Repulsive, nonmonotonic Casimir forces in a glide-symmetric geometry
Alejandro W. Rodriguez, John D. Joannopoulos, and Steven G. Johnson

TL;DR
This paper introduces a novel three-dimensional metallic structure with glide symmetry that exhibits a switchable Casimir force from attractive to repulsive at different distances, confirmed by exact numerical calculations.
Contribution
It presents the first exact numerical demonstration of a metallic geometry with a repulsive Casimir force using a glide-symmetric design, surpassing previous approximate methods.
Findings
The geometry exhibits repulsive Casimir forces at intermediate separations.
Exact numerical methods confirm the force behavior beyond approximations.

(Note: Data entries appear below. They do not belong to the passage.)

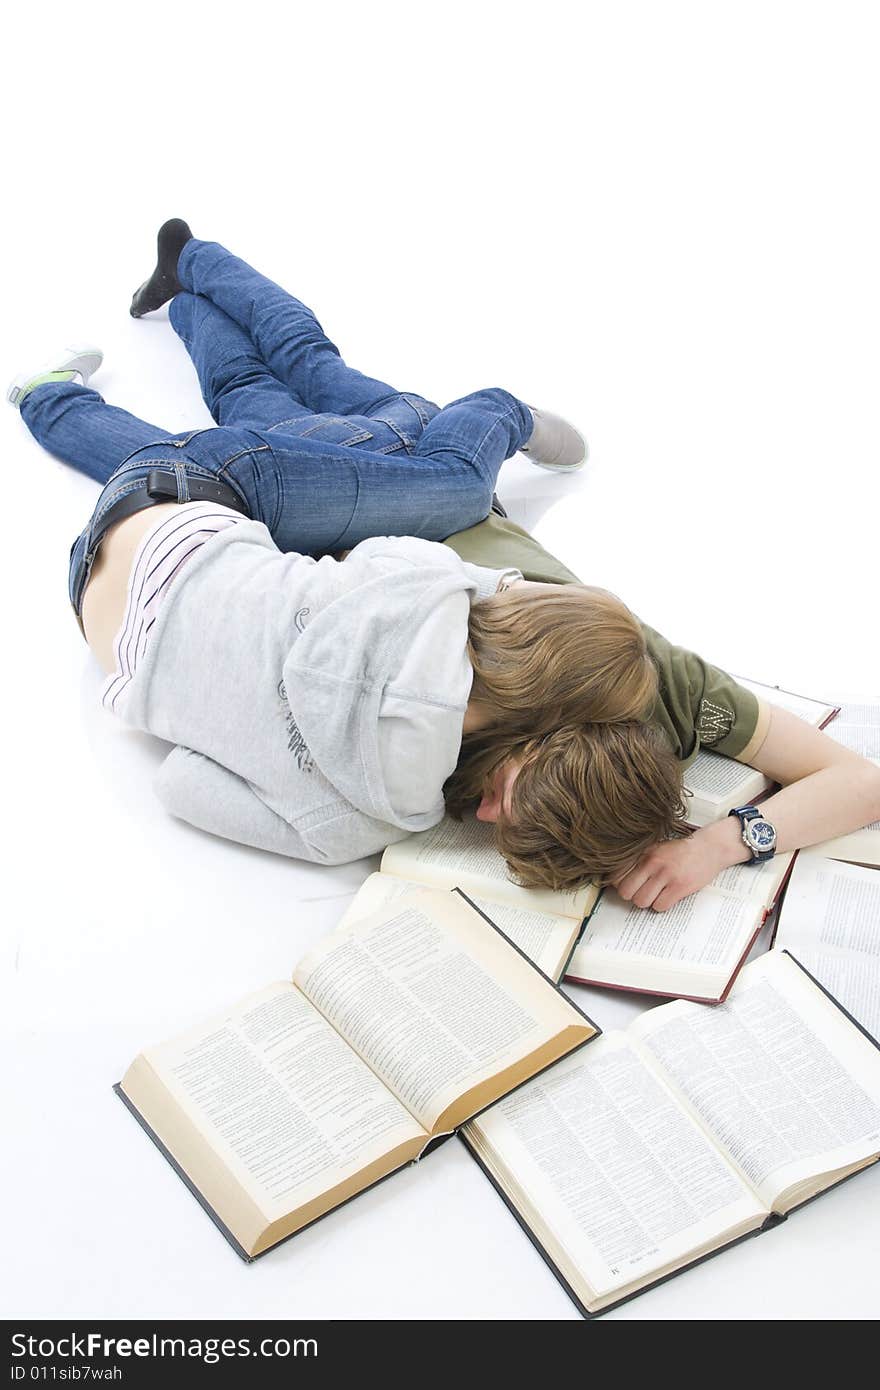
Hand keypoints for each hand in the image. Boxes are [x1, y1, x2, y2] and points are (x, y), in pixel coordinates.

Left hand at [611, 833, 728, 911]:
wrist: (709, 848)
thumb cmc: (682, 851)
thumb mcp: (657, 849)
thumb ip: (639, 861)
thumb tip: (619, 879)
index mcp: (645, 854)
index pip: (617, 876)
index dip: (621, 885)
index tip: (628, 886)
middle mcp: (653, 863)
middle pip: (626, 892)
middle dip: (632, 896)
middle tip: (642, 893)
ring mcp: (666, 875)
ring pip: (641, 901)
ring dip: (648, 902)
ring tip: (657, 895)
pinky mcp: (680, 886)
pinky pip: (660, 906)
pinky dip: (662, 905)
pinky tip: (668, 897)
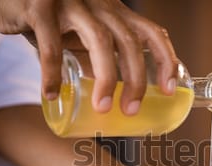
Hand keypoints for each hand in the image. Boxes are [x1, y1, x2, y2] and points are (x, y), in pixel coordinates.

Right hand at [0, 0, 177, 113]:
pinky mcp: (41, 7)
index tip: (170, 90)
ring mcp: (72, 4)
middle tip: (131, 110)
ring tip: (103, 108)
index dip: (166, 60)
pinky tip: (51, 94)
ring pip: (100, 41)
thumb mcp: (86, 36)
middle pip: (130, 42)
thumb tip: (118, 93)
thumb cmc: (55, 21)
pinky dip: (52, 73)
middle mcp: (100, 5)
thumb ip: (102, 57)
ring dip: (105, 79)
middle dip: (136, 79)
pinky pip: (51, 45)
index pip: (152, 33)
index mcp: (116, 13)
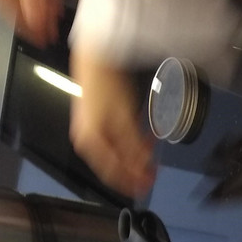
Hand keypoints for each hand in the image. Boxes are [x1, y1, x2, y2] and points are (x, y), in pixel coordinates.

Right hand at [69, 50, 155, 196]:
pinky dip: (132, 142)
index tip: (148, 184)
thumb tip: (142, 167)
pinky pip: (116, 139)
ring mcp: (91, 129)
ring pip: (117, 152)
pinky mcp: (98, 120)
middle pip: (115, 164)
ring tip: (153, 152)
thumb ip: (134, 146)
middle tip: (154, 171)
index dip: (132, 181)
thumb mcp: (124, 118)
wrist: (97, 57)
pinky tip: (144, 138)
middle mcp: (87, 138)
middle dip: (136, 169)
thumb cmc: (106, 83)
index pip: (112, 173)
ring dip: (136, 155)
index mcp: (90, 142)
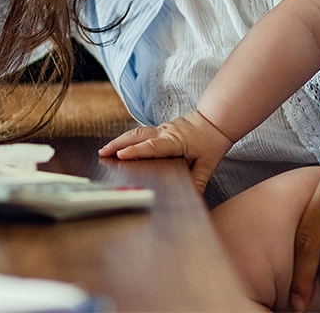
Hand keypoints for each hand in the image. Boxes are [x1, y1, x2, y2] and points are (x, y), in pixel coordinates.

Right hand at [99, 110, 232, 193]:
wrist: (216, 120)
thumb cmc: (212, 141)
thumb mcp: (208, 164)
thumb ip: (199, 181)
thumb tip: (193, 198)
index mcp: (175, 141)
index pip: (152, 146)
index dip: (136, 151)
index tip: (121, 155)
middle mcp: (165, 132)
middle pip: (137, 135)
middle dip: (118, 144)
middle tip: (103, 153)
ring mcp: (162, 128)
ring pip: (137, 132)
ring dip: (120, 140)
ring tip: (106, 150)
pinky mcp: (161, 128)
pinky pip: (141, 132)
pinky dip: (128, 138)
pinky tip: (120, 146)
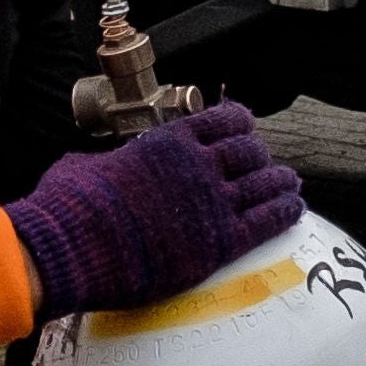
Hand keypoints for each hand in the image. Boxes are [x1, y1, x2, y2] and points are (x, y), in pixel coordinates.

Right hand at [6, 101, 304, 318]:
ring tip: (291, 183)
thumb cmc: (70, 208)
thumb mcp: (80, 166)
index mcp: (167, 142)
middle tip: (263, 163)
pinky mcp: (221, 241)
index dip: (238, 122)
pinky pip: (267, 220)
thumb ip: (101, 161)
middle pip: (248, 151)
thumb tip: (94, 164)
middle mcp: (198, 165)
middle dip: (259, 155)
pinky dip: (286, 211)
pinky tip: (296, 208)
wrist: (73, 245)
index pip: (220, 120)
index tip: (246, 126)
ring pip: (265, 183)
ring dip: (281, 181)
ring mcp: (214, 202)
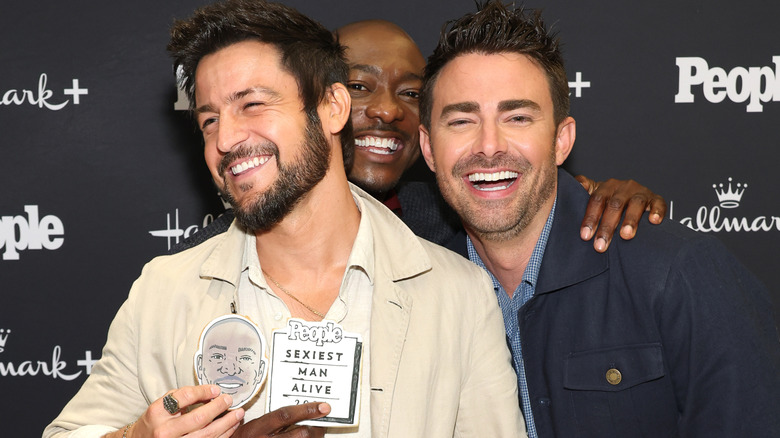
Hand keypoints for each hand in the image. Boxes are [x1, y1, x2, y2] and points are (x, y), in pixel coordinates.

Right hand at [116, 385, 242, 437]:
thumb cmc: (154, 422)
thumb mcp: (161, 405)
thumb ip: (182, 397)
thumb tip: (210, 392)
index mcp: (158, 413)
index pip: (184, 397)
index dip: (203, 391)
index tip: (216, 390)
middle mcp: (166, 431)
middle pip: (199, 419)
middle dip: (218, 408)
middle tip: (229, 400)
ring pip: (207, 435)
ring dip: (226, 424)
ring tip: (238, 414)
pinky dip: (222, 435)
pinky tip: (230, 428)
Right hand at [232, 402, 329, 437]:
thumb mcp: (241, 427)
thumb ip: (261, 418)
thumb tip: (285, 409)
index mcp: (256, 430)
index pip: (286, 416)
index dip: (307, 410)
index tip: (323, 407)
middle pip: (300, 434)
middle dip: (316, 427)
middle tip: (324, 421)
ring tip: (317, 432)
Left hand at [576, 175, 665, 252]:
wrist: (631, 196)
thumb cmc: (607, 200)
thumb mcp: (593, 195)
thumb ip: (582, 191)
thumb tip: (571, 189)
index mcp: (606, 187)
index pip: (596, 200)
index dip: (590, 217)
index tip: (585, 235)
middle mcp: (623, 187)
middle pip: (614, 205)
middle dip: (607, 226)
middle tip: (600, 245)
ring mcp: (640, 192)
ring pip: (635, 204)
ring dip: (630, 220)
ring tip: (626, 235)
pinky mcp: (655, 199)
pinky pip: (658, 203)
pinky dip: (656, 211)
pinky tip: (653, 221)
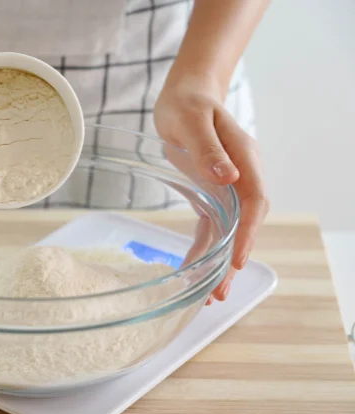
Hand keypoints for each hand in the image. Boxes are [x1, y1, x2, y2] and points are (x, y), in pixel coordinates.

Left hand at [154, 75, 268, 302]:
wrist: (186, 94)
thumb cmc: (188, 102)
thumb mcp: (193, 120)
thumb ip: (209, 149)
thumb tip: (228, 177)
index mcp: (243, 160)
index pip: (253, 202)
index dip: (247, 232)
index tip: (235, 258)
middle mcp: (240, 177)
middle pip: (243, 224)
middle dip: (233, 259)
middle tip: (220, 292)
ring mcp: (226, 187)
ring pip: (227, 231)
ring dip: (218, 262)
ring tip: (210, 295)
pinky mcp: (209, 192)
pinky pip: (209, 225)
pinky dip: (204, 248)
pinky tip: (195, 269)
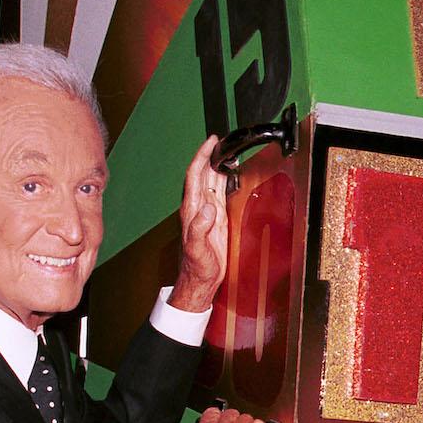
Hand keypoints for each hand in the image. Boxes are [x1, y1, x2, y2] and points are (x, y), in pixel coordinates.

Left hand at [170, 136, 228, 312]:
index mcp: (192, 210)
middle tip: (222, 141)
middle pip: (203, 174)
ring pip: (212, 181)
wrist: (201, 280)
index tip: (211, 142)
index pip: (195, 175)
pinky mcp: (216, 219)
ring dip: (218, 165)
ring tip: (227, 152)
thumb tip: (209, 208)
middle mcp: (198, 207)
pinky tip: (230, 175)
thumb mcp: (196, 248)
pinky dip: (225, 180)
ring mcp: (207, 212)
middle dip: (211, 155)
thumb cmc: (196, 267)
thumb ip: (200, 227)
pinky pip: (220, 193)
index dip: (202, 156)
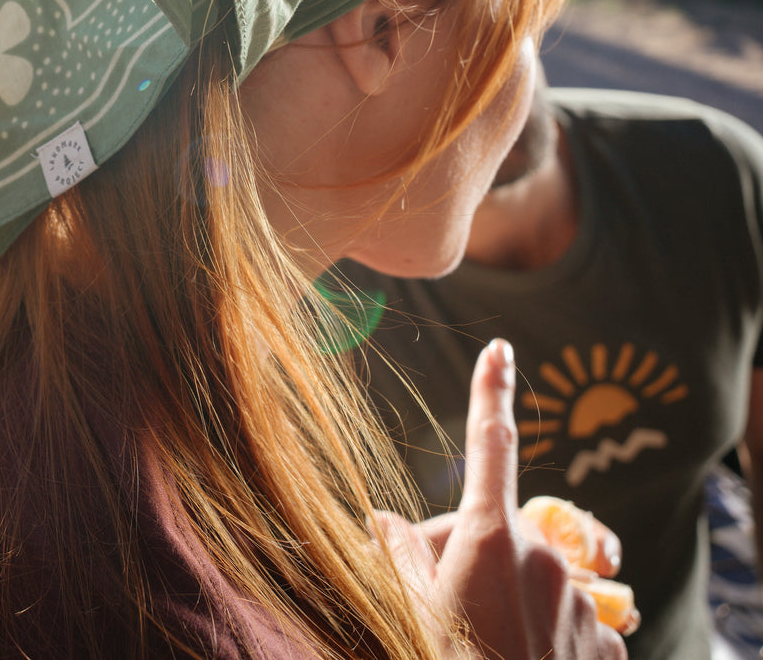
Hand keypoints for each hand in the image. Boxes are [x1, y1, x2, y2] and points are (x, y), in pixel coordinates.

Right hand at [377, 340, 627, 657]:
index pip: (489, 444)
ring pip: (537, 576)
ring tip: (488, 638)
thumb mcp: (413, 611)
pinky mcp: (602, 636)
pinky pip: (572, 616)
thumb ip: (400, 552)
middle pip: (502, 532)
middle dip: (473, 553)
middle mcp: (540, 553)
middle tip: (443, 597)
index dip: (493, 392)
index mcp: (490, 535)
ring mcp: (576, 594)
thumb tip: (376, 518)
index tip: (501, 350)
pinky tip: (525, 657)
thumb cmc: (450, 659)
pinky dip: (550, 631)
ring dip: (513, 597)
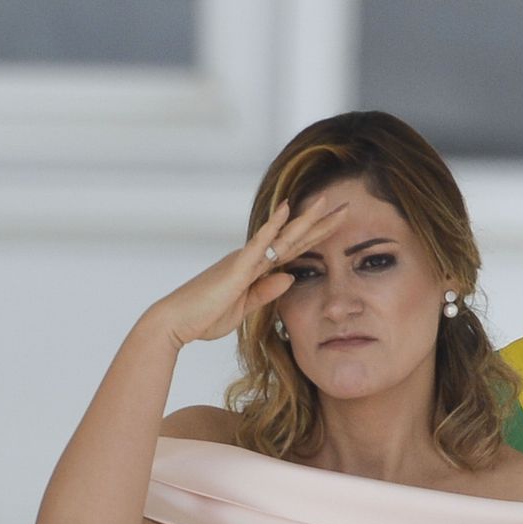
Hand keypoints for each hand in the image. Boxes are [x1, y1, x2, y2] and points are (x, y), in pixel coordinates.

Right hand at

The structure has a stable equilibrium point in the perpendicular direction.
Abstract
We describe a three-dimensional geometry that exhibits a repulsive Casimir force using ordinary metallic materials, as computed via an exact numerical method (no uncontrolled approximations). The geometry consists of a zippelike, glide-symmetric structure formed of interleaved metal brackets attached to parallel plates. Depending on the separation, the perpendicular force between the plates/brackets varies from attractive (large separations) to repulsive (intermediate distances) and back to attractive (close separations), with one point of stable equilibrium in the perpendicular direction. This geometry was motivated by a simple intuition of attractive interactions between surfaces, and so we also consider how a rough proximity force approximation of pairwise attractions compares to the exact calculations.